Black Summer does not wrestle with the moral dilemmas one faces in the zombie outbreak. Characters are defined by their quick-thinking actions rather than a deep examination of the ethical choices to be made. The characters’ backstories are also not a priority. We first meet “Spears” in handcuffs. The crime he may have committed is not depicted. What we do see is that he’s dangerous to those that pose a threat to his survival. In the outbreak, his survival instincts make for a strong asset to the group.
Black Summer needs more than zombie scares in order for me to be emotionally invested. The writing could be improved by charting the progression of key characters. It’s more satisfying to see a character gradually grow through their experiences in a logical manner. An exception is that Lance is a consistently written character. He’s out of his element in the outbreak and that never really changes. The main characters are portrayed by relatively unknown yet competent actors. Jamie King, who plays Rose, is very good at conveying her character’s heightens emotions through her facial expressions.

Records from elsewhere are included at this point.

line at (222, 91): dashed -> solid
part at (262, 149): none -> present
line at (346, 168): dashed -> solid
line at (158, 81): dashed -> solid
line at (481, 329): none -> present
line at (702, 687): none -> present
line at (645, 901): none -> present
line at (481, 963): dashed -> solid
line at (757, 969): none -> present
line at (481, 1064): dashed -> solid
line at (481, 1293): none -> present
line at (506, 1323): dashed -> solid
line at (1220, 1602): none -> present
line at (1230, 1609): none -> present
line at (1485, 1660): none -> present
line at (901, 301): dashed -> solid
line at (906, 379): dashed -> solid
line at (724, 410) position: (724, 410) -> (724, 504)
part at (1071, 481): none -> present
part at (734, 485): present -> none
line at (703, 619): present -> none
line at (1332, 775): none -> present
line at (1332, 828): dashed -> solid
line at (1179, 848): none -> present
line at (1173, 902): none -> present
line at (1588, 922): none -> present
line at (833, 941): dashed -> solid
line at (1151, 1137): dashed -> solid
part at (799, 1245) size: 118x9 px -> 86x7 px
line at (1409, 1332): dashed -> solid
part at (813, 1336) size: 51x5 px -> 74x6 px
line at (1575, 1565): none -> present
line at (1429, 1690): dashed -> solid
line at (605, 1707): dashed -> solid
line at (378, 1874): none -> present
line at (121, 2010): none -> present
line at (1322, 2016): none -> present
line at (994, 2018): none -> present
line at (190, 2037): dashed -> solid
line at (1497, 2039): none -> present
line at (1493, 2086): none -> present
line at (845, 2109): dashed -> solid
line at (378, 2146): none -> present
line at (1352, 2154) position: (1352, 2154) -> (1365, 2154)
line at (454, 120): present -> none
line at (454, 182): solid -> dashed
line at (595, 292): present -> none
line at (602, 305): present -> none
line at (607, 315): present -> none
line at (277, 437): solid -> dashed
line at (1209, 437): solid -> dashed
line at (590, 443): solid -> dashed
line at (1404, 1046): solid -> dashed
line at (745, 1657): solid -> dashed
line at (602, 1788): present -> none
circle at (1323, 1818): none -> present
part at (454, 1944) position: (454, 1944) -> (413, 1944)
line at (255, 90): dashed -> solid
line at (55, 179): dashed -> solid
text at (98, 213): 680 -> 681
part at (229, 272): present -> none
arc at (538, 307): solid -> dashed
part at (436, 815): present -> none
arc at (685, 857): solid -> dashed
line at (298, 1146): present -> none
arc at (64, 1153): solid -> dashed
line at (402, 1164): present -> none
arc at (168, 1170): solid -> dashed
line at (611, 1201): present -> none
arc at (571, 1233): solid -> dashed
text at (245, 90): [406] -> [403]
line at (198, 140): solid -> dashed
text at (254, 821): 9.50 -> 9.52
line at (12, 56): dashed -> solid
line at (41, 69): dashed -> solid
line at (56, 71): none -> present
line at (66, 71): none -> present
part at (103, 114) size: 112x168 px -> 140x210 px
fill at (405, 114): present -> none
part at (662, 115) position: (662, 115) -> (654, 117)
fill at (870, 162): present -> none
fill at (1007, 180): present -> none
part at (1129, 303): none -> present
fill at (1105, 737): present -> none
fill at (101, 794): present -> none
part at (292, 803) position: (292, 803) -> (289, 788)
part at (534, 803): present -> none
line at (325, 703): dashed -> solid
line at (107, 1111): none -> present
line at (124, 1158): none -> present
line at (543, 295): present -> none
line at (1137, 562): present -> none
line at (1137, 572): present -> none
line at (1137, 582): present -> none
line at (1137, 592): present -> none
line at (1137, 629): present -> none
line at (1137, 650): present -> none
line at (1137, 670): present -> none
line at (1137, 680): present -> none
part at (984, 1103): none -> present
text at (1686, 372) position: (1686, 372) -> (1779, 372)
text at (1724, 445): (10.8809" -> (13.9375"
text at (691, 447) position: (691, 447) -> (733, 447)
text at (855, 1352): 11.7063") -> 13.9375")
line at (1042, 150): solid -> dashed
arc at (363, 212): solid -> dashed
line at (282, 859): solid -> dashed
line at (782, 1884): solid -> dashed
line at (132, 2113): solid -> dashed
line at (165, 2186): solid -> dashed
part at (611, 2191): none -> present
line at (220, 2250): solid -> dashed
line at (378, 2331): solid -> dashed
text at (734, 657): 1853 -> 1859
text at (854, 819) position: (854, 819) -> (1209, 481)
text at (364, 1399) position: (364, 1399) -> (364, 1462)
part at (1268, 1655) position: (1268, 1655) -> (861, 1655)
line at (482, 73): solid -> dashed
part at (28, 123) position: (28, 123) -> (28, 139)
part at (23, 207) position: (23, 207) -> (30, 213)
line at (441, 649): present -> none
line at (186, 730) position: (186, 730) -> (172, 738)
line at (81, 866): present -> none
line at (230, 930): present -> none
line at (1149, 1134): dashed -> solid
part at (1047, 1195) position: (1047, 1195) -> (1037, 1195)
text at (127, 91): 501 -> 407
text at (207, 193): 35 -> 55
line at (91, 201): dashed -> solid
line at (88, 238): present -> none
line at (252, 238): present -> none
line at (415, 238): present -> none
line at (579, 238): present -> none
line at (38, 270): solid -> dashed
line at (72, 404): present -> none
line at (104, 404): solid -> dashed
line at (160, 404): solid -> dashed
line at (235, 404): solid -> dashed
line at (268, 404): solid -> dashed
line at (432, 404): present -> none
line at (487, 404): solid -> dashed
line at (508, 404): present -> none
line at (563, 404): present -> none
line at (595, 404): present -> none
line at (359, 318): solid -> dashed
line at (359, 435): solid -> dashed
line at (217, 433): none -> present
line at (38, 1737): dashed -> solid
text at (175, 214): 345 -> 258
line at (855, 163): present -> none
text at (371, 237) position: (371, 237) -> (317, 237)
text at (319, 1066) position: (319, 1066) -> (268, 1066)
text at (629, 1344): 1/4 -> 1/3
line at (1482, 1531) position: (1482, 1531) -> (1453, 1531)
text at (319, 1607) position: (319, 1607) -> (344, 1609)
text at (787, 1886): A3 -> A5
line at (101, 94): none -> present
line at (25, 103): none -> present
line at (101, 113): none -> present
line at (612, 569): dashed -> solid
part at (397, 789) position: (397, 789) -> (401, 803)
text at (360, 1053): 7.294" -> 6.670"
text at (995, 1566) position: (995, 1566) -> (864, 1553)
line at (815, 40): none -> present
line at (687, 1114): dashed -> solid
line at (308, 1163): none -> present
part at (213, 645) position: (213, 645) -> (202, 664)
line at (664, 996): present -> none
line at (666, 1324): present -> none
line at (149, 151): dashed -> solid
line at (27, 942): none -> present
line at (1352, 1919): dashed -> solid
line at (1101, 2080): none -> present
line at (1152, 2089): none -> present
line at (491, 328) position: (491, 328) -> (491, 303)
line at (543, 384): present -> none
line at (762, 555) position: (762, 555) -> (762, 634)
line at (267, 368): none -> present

The dialogue is kept to a minimum. Sun, a Korean woman, does not speak English. And Ryan is deaf, he’s played by a real-life deaf actor. We get to see how difficulties in communicating play out in life or death situations. Inter-titles are inserted in between scenes, perhaps as a nod to silent era films. But it’s mostly because Black Summer is light on exposition, so there’s a need to provide added context at times. Even with this narrative device, there are gaps in the storytelling where the audience must work out the missing details themselves. Some viewers might find this to be frustrating at times.
For a season consisting of 8 episodes, Black Summers is a quick binge-watch in between your favorite shows. While this series doesn’t reinvent the genre, Black Summer offers it’s own take on realistic survival horror. Viewers will appreciate that the zombies are a focal point. But there should also be other compelling elements layered into the survival stories. Black Summer would benefit from mapping out the character progression. The criticisms are fixable in a second season.